• PROVIDED DATA:
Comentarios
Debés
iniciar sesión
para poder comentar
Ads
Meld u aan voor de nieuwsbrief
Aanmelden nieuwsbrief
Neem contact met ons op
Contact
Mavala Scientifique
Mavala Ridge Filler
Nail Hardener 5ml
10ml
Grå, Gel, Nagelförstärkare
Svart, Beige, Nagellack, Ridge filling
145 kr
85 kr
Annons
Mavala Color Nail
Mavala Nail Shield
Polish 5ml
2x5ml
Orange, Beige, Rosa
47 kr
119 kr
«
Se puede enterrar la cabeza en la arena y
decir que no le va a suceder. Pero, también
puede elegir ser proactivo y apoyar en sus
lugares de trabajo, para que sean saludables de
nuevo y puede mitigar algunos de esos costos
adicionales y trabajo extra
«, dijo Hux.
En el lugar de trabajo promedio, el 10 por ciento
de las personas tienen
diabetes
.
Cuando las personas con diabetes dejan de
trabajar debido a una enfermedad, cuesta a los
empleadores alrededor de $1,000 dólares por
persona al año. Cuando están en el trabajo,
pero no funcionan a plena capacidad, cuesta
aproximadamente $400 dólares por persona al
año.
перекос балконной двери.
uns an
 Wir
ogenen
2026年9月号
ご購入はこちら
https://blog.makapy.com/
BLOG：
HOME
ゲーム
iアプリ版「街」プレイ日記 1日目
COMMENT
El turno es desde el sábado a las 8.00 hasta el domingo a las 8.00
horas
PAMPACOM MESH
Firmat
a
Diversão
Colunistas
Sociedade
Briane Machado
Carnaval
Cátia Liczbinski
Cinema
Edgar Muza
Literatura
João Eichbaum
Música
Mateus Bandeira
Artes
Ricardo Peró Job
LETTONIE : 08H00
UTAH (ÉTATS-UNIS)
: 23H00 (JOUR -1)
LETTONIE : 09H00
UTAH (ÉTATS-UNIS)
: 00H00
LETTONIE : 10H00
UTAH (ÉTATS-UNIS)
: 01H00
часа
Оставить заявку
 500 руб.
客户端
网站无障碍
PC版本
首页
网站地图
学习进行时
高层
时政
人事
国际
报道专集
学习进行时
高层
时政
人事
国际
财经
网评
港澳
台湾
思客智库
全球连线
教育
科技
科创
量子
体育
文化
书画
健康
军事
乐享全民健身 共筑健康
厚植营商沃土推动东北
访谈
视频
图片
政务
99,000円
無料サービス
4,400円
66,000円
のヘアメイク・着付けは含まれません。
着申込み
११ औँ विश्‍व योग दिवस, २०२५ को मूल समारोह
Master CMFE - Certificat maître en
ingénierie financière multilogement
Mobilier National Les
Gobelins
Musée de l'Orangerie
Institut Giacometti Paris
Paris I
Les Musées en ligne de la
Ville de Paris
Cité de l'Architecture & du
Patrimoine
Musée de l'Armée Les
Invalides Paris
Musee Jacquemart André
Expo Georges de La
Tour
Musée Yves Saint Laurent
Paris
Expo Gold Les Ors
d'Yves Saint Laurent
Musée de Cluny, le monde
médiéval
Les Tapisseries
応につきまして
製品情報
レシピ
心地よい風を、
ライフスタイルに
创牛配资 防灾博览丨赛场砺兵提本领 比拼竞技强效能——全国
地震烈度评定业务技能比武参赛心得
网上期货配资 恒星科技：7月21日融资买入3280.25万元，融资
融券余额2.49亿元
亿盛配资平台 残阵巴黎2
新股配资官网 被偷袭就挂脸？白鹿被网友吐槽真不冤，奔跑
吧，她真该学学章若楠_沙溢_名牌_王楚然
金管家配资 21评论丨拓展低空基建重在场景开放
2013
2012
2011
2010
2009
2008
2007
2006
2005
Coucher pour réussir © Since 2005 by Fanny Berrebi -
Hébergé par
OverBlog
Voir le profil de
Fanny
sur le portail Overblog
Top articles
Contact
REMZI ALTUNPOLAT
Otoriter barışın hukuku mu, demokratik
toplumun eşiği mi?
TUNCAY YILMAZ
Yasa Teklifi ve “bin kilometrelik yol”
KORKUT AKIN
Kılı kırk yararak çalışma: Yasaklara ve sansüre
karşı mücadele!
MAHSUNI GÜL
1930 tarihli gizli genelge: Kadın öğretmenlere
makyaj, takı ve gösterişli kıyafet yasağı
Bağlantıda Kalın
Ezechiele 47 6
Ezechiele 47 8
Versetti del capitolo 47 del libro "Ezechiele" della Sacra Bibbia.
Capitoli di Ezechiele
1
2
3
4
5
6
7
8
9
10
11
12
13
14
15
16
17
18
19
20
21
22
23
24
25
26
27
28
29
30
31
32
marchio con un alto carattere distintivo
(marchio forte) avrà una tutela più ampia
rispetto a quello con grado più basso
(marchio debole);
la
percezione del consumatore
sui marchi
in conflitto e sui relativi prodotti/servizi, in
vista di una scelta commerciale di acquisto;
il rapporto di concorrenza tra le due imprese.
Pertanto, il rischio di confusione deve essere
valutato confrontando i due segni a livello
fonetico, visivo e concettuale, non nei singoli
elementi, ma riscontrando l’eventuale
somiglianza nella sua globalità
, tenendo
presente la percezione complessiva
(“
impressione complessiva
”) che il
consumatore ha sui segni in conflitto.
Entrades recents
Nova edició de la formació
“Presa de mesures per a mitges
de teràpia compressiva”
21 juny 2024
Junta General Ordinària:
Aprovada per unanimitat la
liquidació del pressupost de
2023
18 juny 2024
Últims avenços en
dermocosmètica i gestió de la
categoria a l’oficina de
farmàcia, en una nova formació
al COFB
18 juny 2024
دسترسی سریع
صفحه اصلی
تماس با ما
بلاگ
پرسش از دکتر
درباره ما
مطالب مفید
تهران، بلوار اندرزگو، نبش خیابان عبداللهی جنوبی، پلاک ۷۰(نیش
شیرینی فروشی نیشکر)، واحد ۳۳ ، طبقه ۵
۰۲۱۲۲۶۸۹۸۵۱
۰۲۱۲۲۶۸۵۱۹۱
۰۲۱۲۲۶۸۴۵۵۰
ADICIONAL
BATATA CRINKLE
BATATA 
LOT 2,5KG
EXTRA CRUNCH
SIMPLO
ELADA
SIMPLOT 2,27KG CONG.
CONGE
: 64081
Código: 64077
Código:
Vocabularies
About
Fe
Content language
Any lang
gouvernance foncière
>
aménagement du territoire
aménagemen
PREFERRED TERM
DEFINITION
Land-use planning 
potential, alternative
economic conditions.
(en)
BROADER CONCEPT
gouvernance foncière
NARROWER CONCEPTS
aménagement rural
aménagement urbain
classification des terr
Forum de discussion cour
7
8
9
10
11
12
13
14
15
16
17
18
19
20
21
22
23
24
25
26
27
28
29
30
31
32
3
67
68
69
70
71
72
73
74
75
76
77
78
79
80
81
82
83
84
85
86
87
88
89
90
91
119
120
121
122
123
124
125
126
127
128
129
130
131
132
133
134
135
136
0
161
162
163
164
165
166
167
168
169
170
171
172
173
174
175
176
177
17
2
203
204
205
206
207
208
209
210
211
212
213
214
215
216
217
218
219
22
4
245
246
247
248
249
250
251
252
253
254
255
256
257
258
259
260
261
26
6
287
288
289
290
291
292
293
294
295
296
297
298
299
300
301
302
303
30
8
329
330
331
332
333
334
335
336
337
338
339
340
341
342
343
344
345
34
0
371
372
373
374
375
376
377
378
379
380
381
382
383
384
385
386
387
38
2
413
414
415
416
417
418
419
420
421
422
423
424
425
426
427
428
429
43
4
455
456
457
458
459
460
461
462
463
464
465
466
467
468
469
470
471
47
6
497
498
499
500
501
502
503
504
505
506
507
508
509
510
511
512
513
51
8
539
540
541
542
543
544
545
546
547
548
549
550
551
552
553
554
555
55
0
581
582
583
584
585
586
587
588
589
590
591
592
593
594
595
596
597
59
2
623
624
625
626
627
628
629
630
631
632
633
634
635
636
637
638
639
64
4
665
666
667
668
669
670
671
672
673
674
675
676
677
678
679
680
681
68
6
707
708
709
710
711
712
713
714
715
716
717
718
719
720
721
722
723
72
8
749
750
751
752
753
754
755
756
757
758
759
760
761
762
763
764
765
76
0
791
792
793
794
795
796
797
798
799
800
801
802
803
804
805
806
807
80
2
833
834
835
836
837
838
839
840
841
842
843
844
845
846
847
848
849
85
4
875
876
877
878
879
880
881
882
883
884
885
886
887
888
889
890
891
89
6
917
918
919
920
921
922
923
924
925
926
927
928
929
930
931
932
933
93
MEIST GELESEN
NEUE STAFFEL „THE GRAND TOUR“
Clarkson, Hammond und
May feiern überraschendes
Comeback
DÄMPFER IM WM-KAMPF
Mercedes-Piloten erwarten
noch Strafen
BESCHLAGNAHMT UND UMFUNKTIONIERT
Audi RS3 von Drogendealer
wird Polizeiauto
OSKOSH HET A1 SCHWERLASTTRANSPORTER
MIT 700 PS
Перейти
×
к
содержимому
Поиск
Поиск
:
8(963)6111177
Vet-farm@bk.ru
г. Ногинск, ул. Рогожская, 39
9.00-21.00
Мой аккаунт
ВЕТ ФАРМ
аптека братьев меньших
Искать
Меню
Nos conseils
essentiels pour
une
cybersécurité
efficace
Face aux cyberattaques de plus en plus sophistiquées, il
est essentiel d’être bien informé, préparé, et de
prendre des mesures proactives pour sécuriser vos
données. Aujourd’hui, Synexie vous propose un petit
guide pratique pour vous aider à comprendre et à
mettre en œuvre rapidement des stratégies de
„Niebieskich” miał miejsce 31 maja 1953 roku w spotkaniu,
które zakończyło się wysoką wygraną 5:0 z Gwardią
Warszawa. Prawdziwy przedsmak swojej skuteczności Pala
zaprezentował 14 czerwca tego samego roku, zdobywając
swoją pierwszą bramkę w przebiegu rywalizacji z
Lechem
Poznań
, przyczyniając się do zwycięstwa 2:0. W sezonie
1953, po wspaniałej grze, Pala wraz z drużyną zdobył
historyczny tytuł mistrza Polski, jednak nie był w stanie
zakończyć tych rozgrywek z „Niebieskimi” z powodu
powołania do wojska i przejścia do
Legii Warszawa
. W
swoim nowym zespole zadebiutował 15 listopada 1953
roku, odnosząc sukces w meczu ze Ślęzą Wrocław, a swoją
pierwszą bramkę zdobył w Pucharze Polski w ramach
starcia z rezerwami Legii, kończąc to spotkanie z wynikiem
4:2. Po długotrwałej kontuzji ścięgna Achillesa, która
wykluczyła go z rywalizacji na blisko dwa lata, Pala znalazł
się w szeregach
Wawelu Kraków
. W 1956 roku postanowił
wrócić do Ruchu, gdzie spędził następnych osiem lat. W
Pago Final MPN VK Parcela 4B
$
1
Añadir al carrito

• YOUR TASK:
Report each line of the material above where the word "LETTONIE" appears.

• OUTPUT OF THE TASK:
LETTONIE : 08H00
LETTONIE : 09H00
LETTONIE : 10H00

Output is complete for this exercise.